**Assigned task**
Write out the portion of the passage on the doubling betting strategy between "If you’re ever" and "be a winner?", inclusive, reproducing it word for word.

Examining the World through the Lense of Analytics

On a recent trip to Las Vegas, a friend approached me with a simple gambling strategy that he believed to be foolproof. First, you bet the table minimum. If you win the first bet, you take the winnings. If you lose, however, you double your bet to recoup, repeating until you win a hand. At that point you go back to the table minimum.

For simplicity’s sake, let’s assume a table with a minimum bet of one dollar. If you have seven consecutive losses, but you’ve doubled your bet each time, you will make it all back on the 8th and winning bet:

As long as you have enough money, he reasoned, you can’t lose. And what are the odds of losing 7 wagers in a row, anyway?

If you’re ever been to Las Vegas, you realize that there is no foolproof gambling strategy. You don’t build 100,000 square foot gambling floors by consistently paying out more than you take in. However, select individuals have found ways to consistently beat the house by counting cards in blackjack, studying roulette tables for imbalance, or even hacking slot machines. They say an economist is a person would walk by a $100 bill in the street without picking it up because the market says it can’t exist. Could this strategy be a winner?

(Saved data entries)
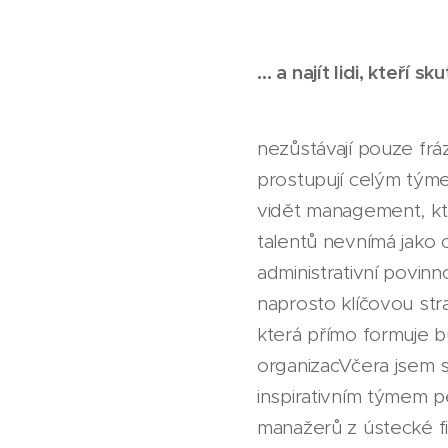
… a najít lidi, kteří s
nezůstávají pouze frá
prostupují celým týme
vidět management, kt
talentů nevnímá jako 
administrativní povinno
naprosto klíčovou str
která přímo formuje 
organizac
Včera jsem s
inspirativním týmem pe
manažerů z ústecké fi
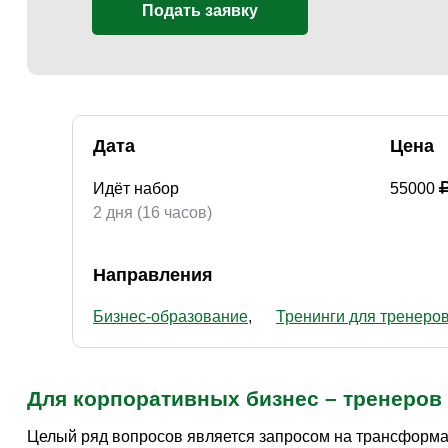
Подать заявку
Дата
Цена
Идёт набор
55000
2 дня (16 часов)
Направления
Бизнес-образование
Тренинги для тренеро
Для корпоративных бизнес – тренеров 
Целый ряд вопросов является запросом на трансформа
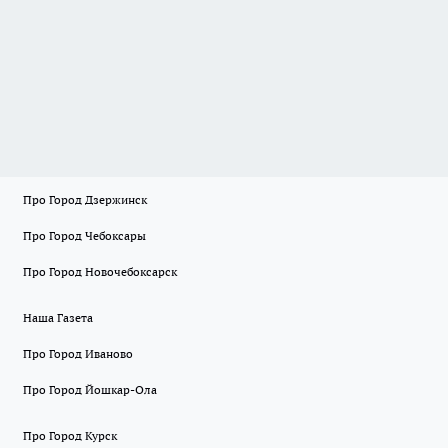
Про Город Дзержинск
Про Город Чебоксары
Про Город Новочебоксарск
Наша Газета
Про Город Иваново
Про Город Йошкар-Ола
Про Город Курск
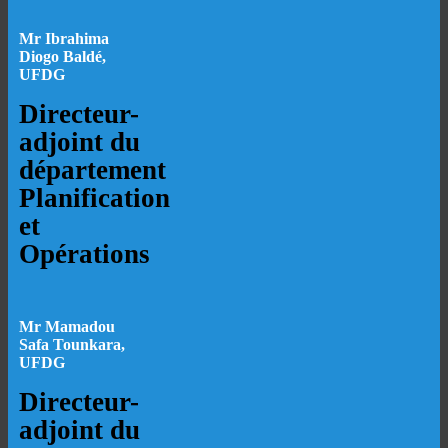
Mr Ibrahima
Diogo Baldé,
UFDG
Directeur-
adjoint du
département
Planification
et
Opérations
Mr Mamadou
Safa Tounkara,
UFDG
Directeur-
adjoint du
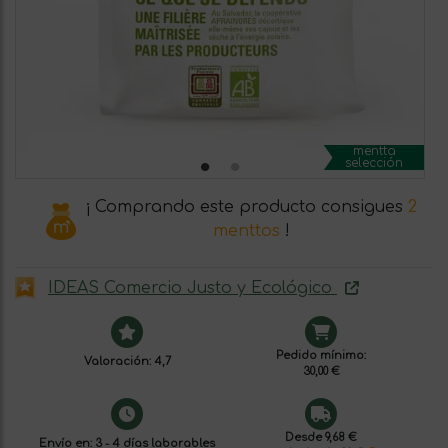
mentta
selección
¡ Comprando este producto consigues
2
menttos
!
IDEAS Comercio Justo y Ecológico
Pedido mínimo:
Valoración: 4,7
30,00 €
Desde 9,68 €
Envío en: 3 - 4 días laborables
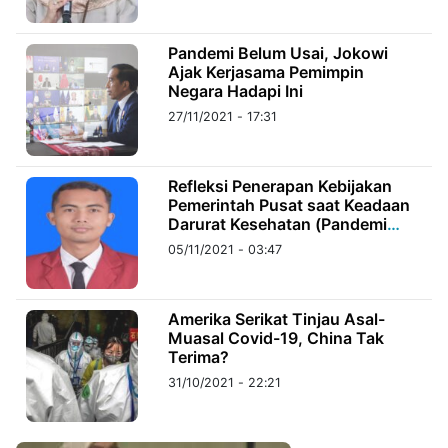
©
Pandemi Belum Usai, Jokowi
Kabarbaru.co
Ajak Kerjasama Pemimpin
-
2026
Negara Hadapi Ini
27/11/2021 - 17:31
PT.
Kabarbaru
Media
Holding
Refleksi Penerapan Kebijakan
Pemerintah Pusat saat Keadaan
Darurat Kesehatan (Pandemi
Covid-19)
05/11/2021 - 03:47
Amerika Serikat Tinjau Asal-
Muasal Covid-19, China Tak
Terima?
31/10/2021 - 22:21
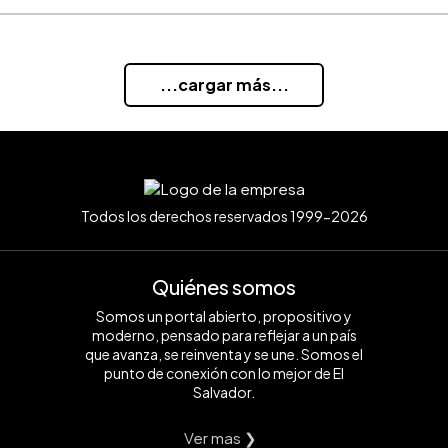
...cargar más...
Todos los derechos reservados 1999-2026
Quiénes somos
Somos un portal abierto, propositivo y
moderno, pensado para reflejar a un país
que avanza, se reinventa y se une. Somos el
punto de conexión con lo mejor de El
Salvador.
Ver mas ❯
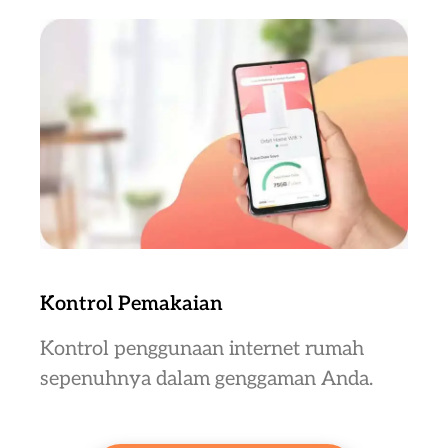
Kontrol Pemakaian
Kontrol penggunaan internet rumah
sepenuhnya dalam genggaman Anda.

**Answer to this problem**
If you’re ever been to Las Vegas, you realize that there is no foolproof gambling strategy. You don’t build 100,000 square foot gambling floors by consistently paying out more than you take in. However, select individuals have found ways to consistently beat the house by counting cards in blackjack, studying roulette tables for imbalance, or even hacking slot machines. They say an economist is a person would walk by a $100 bill in the street without picking it up because the market says it can’t exist. Could this strategy be a winner?